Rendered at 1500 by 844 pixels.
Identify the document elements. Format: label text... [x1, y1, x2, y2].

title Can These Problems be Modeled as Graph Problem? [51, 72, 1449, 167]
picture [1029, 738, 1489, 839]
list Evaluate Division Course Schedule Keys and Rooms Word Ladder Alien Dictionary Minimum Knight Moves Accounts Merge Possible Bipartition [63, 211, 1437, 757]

※

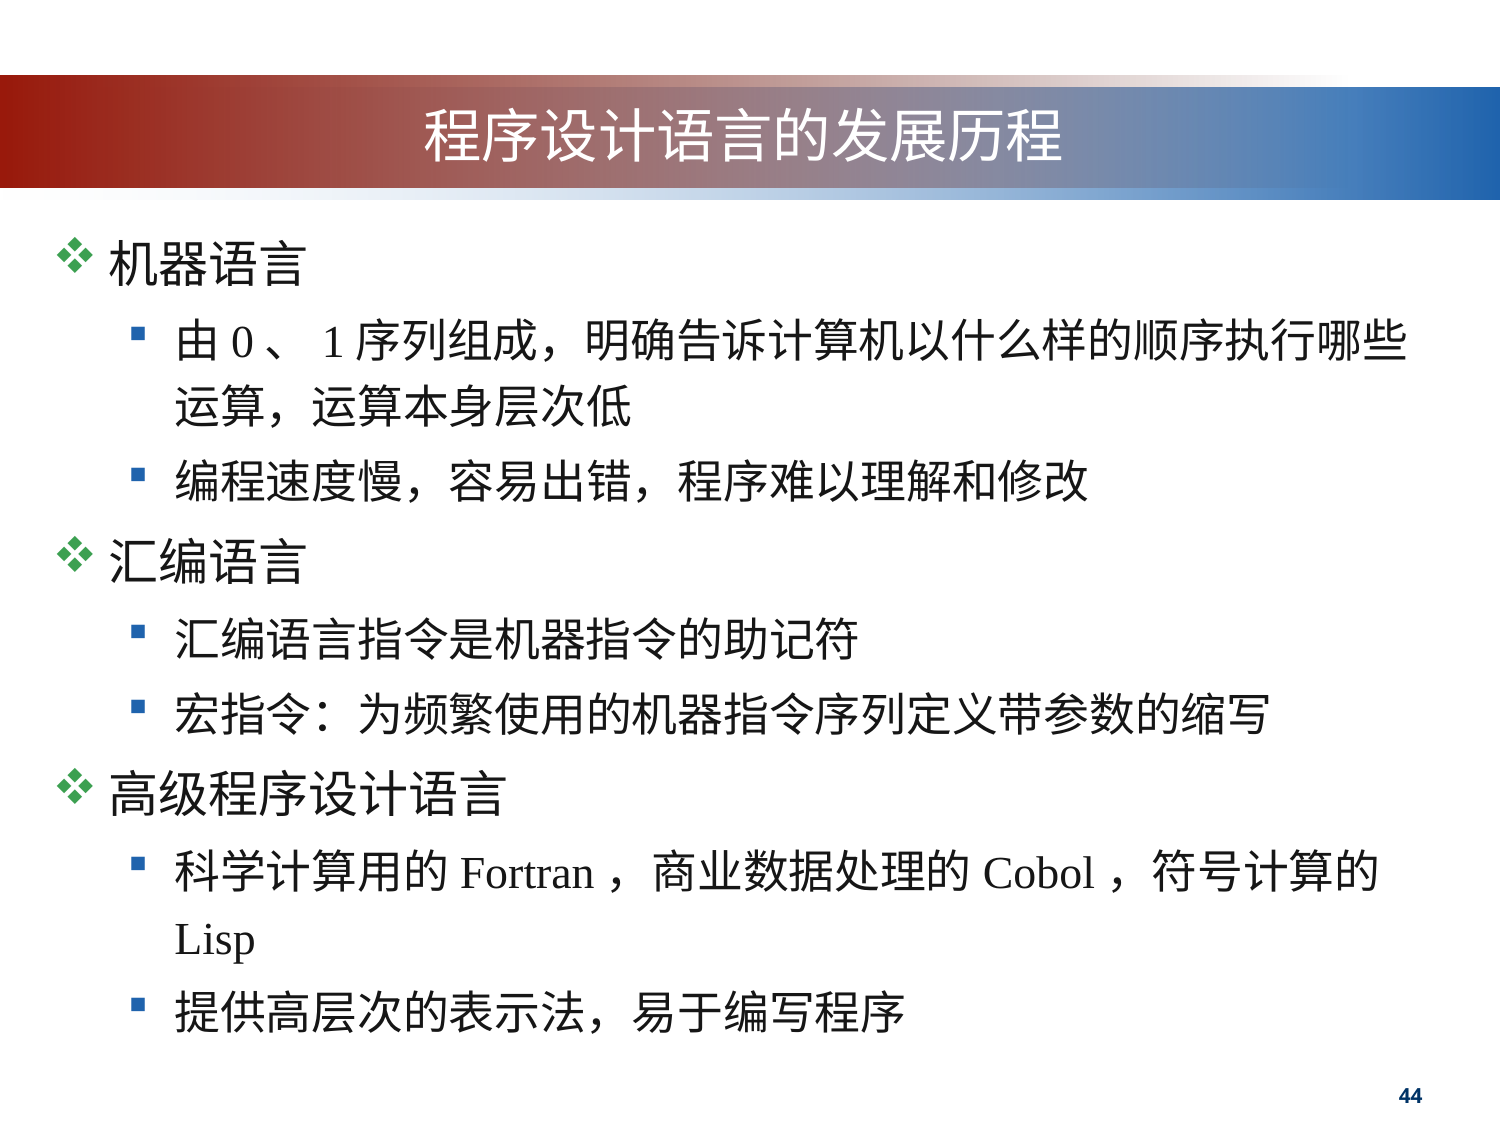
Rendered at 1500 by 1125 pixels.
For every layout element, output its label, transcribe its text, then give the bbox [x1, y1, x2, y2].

※

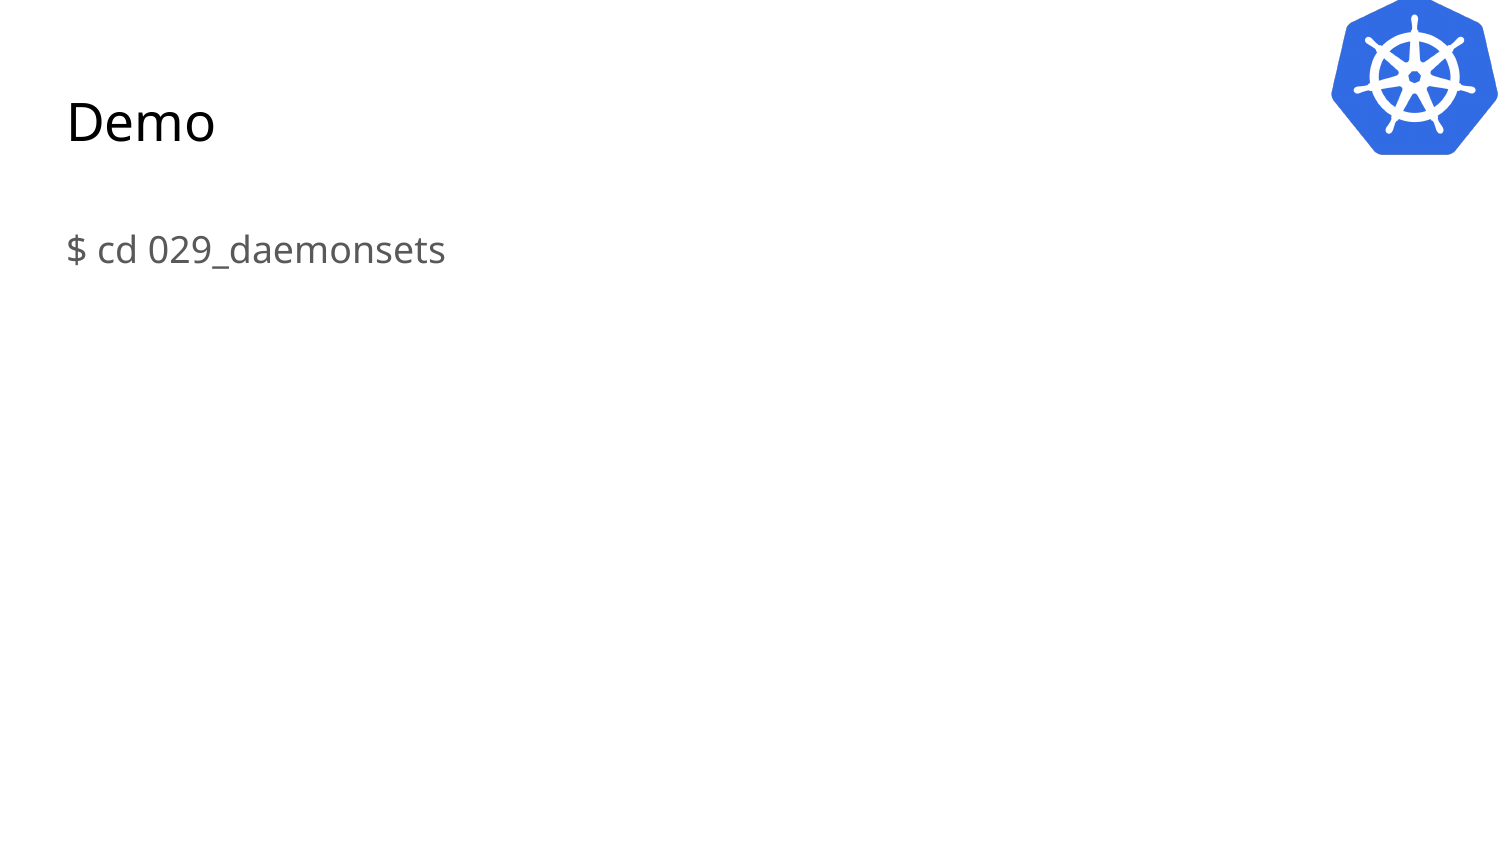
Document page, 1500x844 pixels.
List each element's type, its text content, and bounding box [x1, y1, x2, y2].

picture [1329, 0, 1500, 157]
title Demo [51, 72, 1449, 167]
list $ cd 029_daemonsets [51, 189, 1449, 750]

※

**Aim of the task**
Check each line of the listing above. Copy it if it holds the string "pixels".

**Task result**
Rendered at 1500 by 844 pixels.
Rendered at 1500 by 1125 pixels.
Document page, 1500x844 pixels.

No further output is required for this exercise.